Instruction.
Take the lines below from the one with "Понравился сайт - разместите" through the one with "SDÍLEJTE ČLÁNEK" and retype them exactly. Include nothing else, and no pictures.

[Stored data]
────────────────────

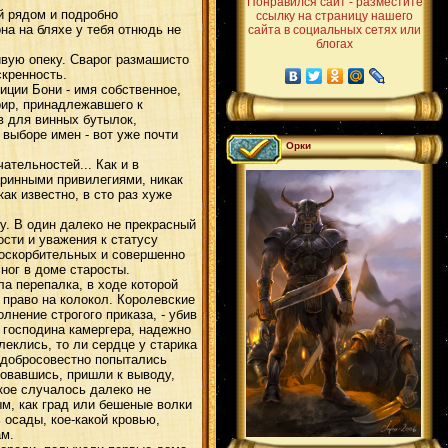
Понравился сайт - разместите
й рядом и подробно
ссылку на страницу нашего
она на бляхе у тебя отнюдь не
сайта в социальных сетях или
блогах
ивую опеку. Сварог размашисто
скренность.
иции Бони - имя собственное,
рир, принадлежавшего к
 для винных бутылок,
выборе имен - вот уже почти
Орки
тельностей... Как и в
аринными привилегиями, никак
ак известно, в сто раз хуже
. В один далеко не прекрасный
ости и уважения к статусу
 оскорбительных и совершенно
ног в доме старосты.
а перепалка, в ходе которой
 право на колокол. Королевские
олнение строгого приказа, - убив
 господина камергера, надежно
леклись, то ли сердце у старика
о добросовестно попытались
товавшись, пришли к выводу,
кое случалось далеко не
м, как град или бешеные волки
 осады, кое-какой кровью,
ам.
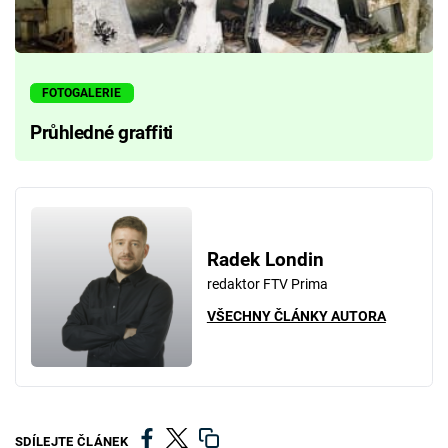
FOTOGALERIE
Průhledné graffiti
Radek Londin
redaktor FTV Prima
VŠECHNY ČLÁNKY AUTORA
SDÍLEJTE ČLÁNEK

────────────────────

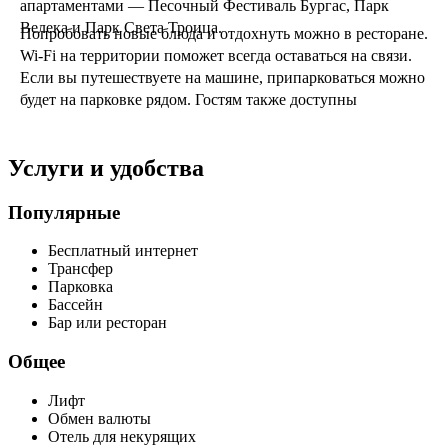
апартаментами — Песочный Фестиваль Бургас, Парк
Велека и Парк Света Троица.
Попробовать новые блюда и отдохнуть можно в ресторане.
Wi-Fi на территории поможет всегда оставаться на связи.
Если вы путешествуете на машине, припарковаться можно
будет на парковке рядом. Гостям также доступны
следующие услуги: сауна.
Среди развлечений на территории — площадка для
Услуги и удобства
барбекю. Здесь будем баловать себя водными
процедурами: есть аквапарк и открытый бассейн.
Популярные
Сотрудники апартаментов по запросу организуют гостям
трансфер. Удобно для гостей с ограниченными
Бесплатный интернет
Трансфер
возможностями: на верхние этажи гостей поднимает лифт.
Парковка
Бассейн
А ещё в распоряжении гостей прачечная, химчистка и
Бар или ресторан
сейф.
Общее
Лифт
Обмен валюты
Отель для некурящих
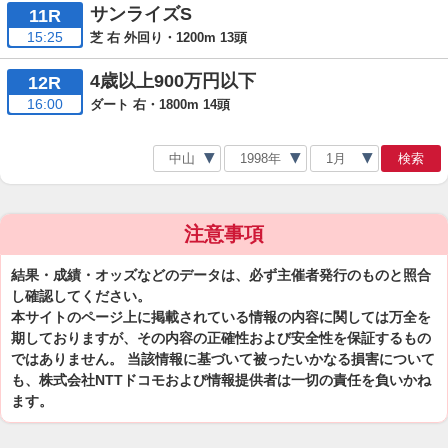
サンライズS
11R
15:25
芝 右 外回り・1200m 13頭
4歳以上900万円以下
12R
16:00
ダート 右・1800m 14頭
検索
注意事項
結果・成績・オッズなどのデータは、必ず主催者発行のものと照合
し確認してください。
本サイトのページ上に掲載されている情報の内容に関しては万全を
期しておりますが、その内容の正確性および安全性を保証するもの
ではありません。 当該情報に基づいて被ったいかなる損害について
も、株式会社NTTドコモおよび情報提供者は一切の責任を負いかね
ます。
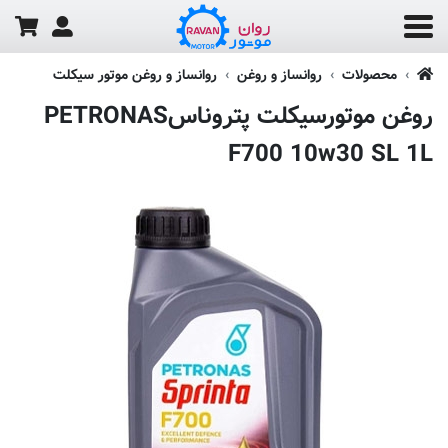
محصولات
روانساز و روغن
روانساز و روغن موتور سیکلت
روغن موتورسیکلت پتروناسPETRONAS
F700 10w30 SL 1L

────────────────────

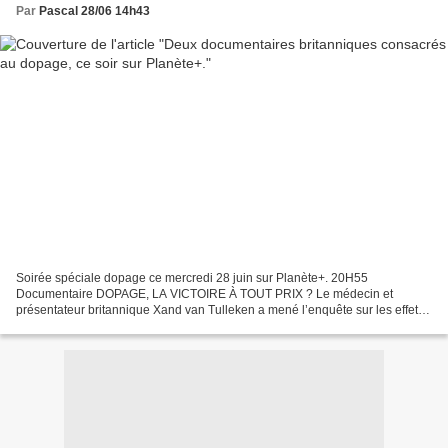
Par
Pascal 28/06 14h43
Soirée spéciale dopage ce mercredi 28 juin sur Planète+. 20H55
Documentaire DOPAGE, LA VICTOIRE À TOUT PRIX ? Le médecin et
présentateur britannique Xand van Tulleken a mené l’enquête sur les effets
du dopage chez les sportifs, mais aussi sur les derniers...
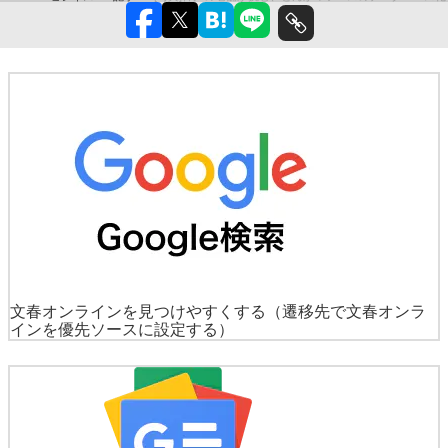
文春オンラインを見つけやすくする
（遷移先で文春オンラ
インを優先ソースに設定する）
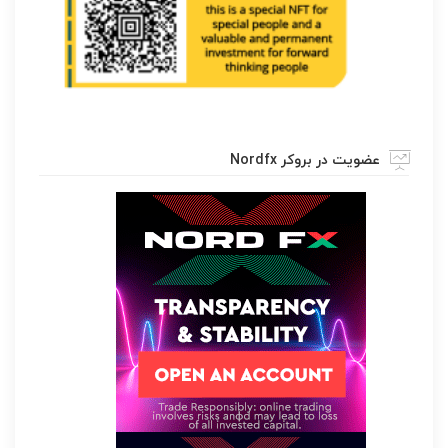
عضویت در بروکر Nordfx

────────────────────

Answer space.
Понравился сайт - разместите
й рядом и подробно
ссылку на страницу нашего
она на бляхе у тебя отнюдь не
сайта в социальных сетях или
блогах
ивую опеку. Сварог размашисто
скренность.
иции Бони - имя собственное,
рир, принадлежавшего к
 для винных бутылок,
выборе имен - вот уже почти
Орки
тельностей... Как и в
аринными привилегиями, никак
ак известно, в сто раз хуже
. В один далеко не прекрасный
ости и уважения к статусу
 оскорбительных и совершенно
ног в доме старосты.
а перепалка, в ходе которой
 право на колокол. Королевские
олнение строгого приказа, - убив
 господина камергера, надежно
леклись, то ли сердце у старика
о добросовестно попытались
товавшись, пришли к выводу,
кое случалось далеко не
м, как град или бешеные волки
 осады, кое-какой кровью,
ам.
FOTOGALERIE
Průhledné graffiti
Radek Londin
redaktor FTV Prima
VŠECHNY ČLÁNKY AUTORA
SDÍLEJTE ČLÁNEK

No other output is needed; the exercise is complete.